--- INPUT MATERIAL Enclosed Below ---

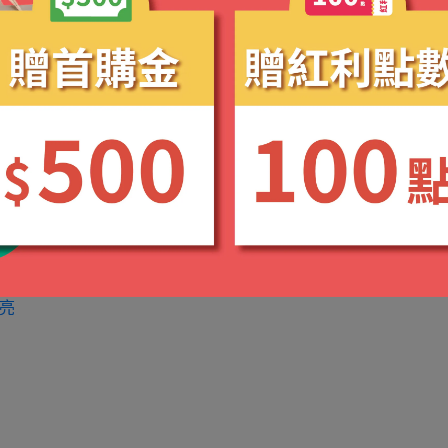
z.co
亮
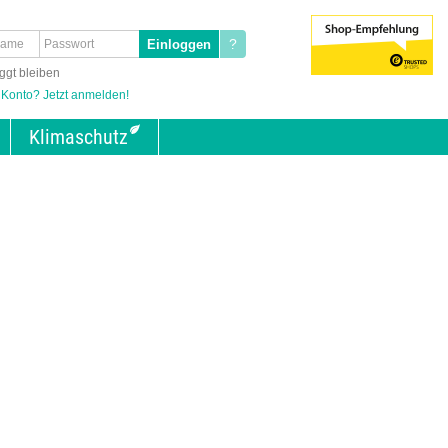
?
ggt bleiben
 Konto? Jetzt anmelden!
Klimaschutz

--- End of Enclosed INPUT MATERIAL ---

ASSIGNED TASK:
Render the text lines of all the rows above as a JSON list of strings, with one string per line and no blank lines. Leave the pictures out of the list.

OUTPUT OF THE TASK:
[
  "z.co",
  "亮",
  "?",
  "ggt bleiben",
  " Konto? Jetzt anmelden!",
  "Klimaschutz"
]